Sales forecasting techniques use sales data from past years to predict a company's future performance. Sales forecasts allow companies to anticipate their revenues and plan for upcoming demand. These forecasts give business owners a keen understanding as to which products or services are selling well, which are selling poorly, and what times of the year each product or service performs at its best. The information gleaned from sales forecasts also helps companies allocate their internal resources, such as advertising, employees and storage space, for maximum potential profits.
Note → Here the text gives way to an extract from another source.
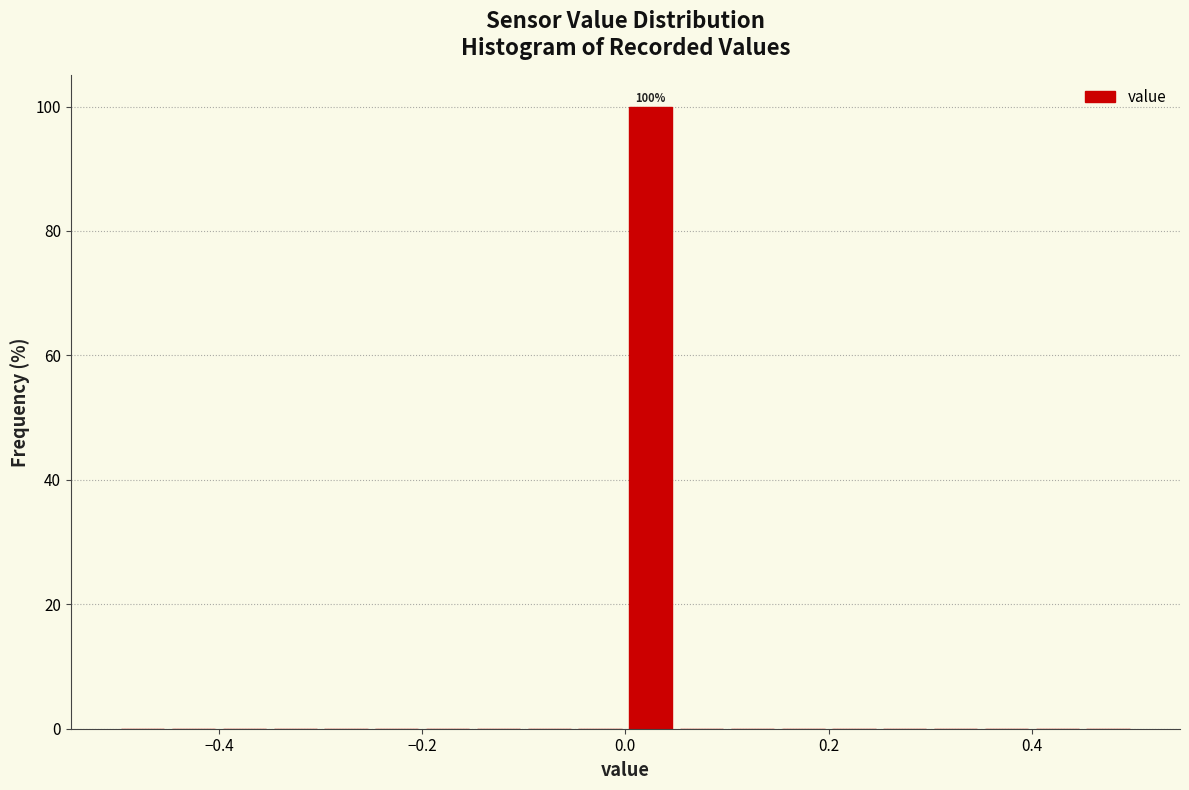

Read against the x-axis, roughly where is the centre of the tallest bar?

0.02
A major component in developing a sales forecast is the accumulation of sales data from previous years. Sales data can help business owners spot trends in seasonal purchases, customer tastes and market trends. For instance, retail store managers can use the monthly sales data for the previous three years to track the performance of specific products. If sales of a product peak during the winter and wane in the warmer months, the manager can forecast that sales for that product will be strong the following winter.
The model used to create the forecast can be as important as the data used to create it. Some businesses simply take an average monthly sales of a product over time and create a simple forecast. For instance, if a product's January sales over the prior three years were 220, 200 and 210 units, the sales manager could forecast that next January's sales would be the average of those three numbers, or 210 (220+200+210=630; 630/3=210). However, more sophisticated forecasting models account for different factors.
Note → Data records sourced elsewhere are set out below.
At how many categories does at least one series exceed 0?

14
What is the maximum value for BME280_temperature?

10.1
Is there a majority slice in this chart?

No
A key aspect to creating an accurate sales forecast involves an understanding of the purchasing factors that go into a customer's decisions. These factors can include economic fluctuations, technological trends and news reports. As an example, a news report can show viewers that a dinner of steak and red wine is healthier for them than fish and white wine. A fine dining restaurant can then forecast that sales of steak dinners and red wine will increase, while their fish dinners and white wine sales will decline.
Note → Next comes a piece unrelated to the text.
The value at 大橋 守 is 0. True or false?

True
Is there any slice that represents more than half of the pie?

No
Sales Forecasts and Budgets
Accurate sales forecasts are crucial elements in developing accurate company budgets. Since sales forecasts can anticipate a company's revenues, these revenue estimates can be used in budget calculations. Sales forecasts of individual products or services help business owners decide where to allocate their funds. In the restaurant example above, the restaurant owner sees the forecasts that customers will buy more steak and less fish. The restaurant owner will then create a budget that will allow him to spend more on steak and less on fish.